Fugacité des images mais vivacité de la mémoire ; tous ces souvenirs avaient un sens.
Alors Casimir, le Pendule autour du cou, les yeux brillants, et le stéthoscope serré par ses mains vibrantes, comprit que pour écouter son cœur il lui fallait ce stéthoscope.

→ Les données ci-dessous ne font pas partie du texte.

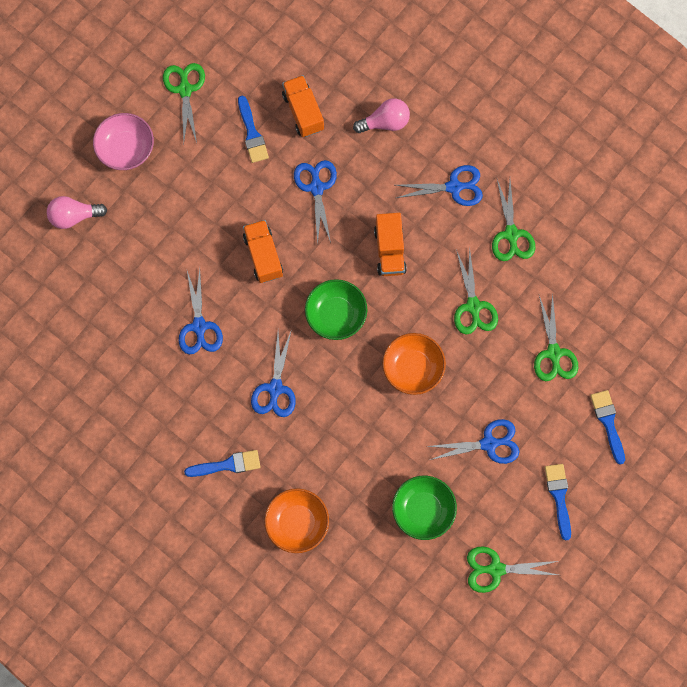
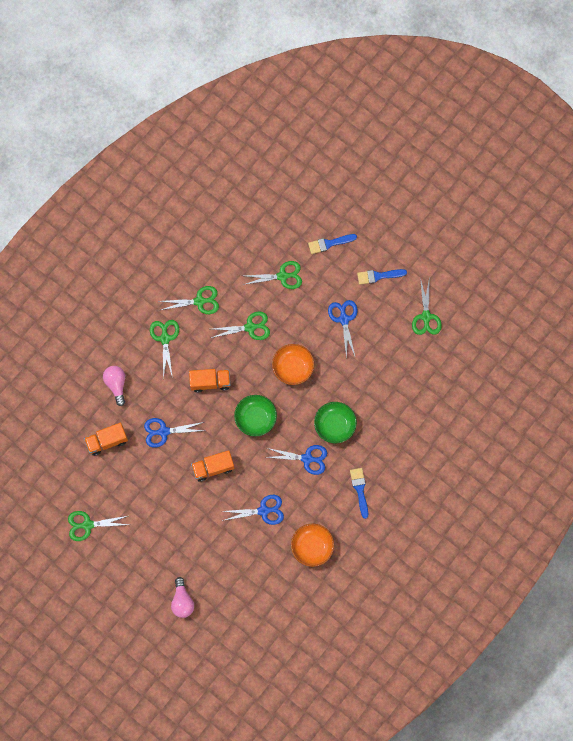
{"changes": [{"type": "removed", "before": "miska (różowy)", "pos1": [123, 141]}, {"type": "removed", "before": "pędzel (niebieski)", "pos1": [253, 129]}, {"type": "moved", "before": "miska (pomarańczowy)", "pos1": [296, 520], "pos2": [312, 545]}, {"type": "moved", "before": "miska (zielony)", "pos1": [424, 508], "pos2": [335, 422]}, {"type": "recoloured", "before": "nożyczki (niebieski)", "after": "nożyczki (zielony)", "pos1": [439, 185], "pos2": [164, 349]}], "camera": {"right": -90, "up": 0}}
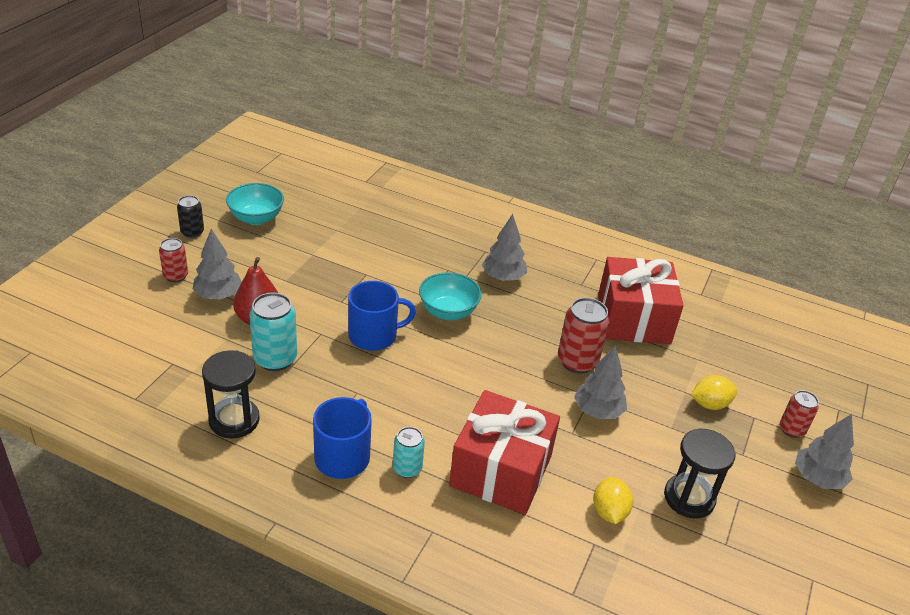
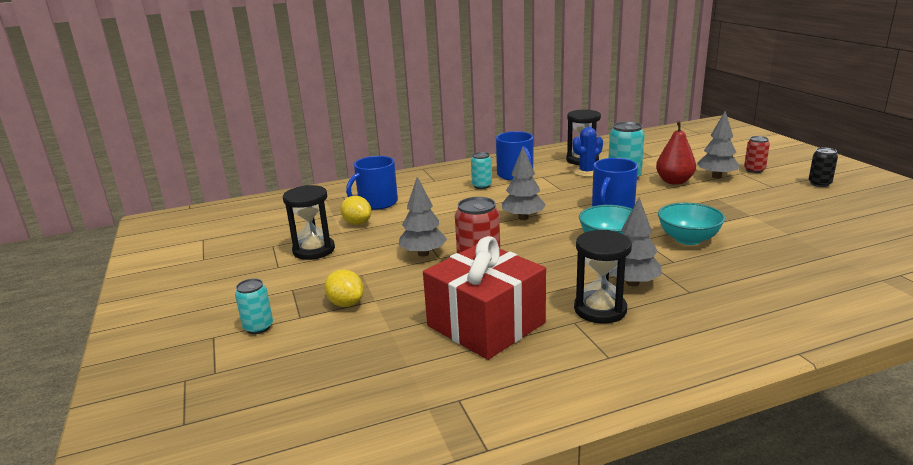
{"changes": [{"type": "moved", "before": "miska (turkusowy)", "pos1": [255, 204], "pos2": [691, 224]}, {"type": "removed", "before": "prezent (czerwony)", "pos1": [504, 452]}, {"type": "turned", "before": "cytryna (żółty)", "pos1": [714, 392], "pos2": [344, 288], "turn": -75}, {"type": "recoloured", "before": "puszka (czerwony)", "after": "puszka (turkusowy)", "pos1": [799, 414], "pos2": [254, 306]}, {"type": "moved", "before": "drzewko (szary)", "pos1": [824, 451], "pos2": [524, 183]}, {"type": "added", "after": "kubek (niebieski)", "pos2": [372, 183]}, {"type": "added", "after": "kaktus (niebieski)", "pos2": [587, 152]}, {"type": "added", "after": "klepsydra (czarny)", "pos2": [603, 277]}], "camera": {"right": 140, "up": -15}}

Et aussitôt le reste remonta à la surface : Casimir fasciné par le stéthoscope, le docteur lui proposant d’écouter lui-même son cœur ; l’enfant portant les deux embouts aux minuscules trous lui servant d’oreilles, et les battements rapides, comme une petite locomotive lancée à pleine vapeur, de son cœur ; et le sentiment soudain d’être soigné, de s’être retrouvé ; et le docteur lui disant, par-dessus le son des pulsations, « tu peux le garder si tu veux, ce sera notre petit secret » ; et à ce moment le sautillement joyeux du cœur qui se répercute dans tout le stéthoscope.
Paralysé par ces souvenirs qu’il croyait avoir enfouis à jamais, Casimir resta là, suant, tremblant, pendant quelques minutes. Puis le Pendule décida qu’il fallait mettre fin aux niaiseries, et lança à Casimir que s’il voulait son trésor, son gloubi-boulga, il fallait qu’il se magne d’écouter son cœur.
Casimir reprit ses esprits. En quelques secondes tout s’était bouleversé ; du désespoir le plus lamartinien il était passé à l’euphorie la plus footballistique, et les épreuves qui un instant plus tôt lui semblaient inaccessibles, devinrent à l’instant palpables. Il porta l’objet à ses trous auditifs et posa le petit plateau d’argent sur sa poitrine.
Il se concentra pour écouter son cœur. Mais il n’entendit que des battements. Pourtant ces derniers, passées quelques secondes, s’effacèrent, et Casimir entendit alors, venant de ses entrailles, la phrase suivante :
« Bravo, tu as surmonté les deux épreuves qui t’étaient fixées, et de manière brillantes. »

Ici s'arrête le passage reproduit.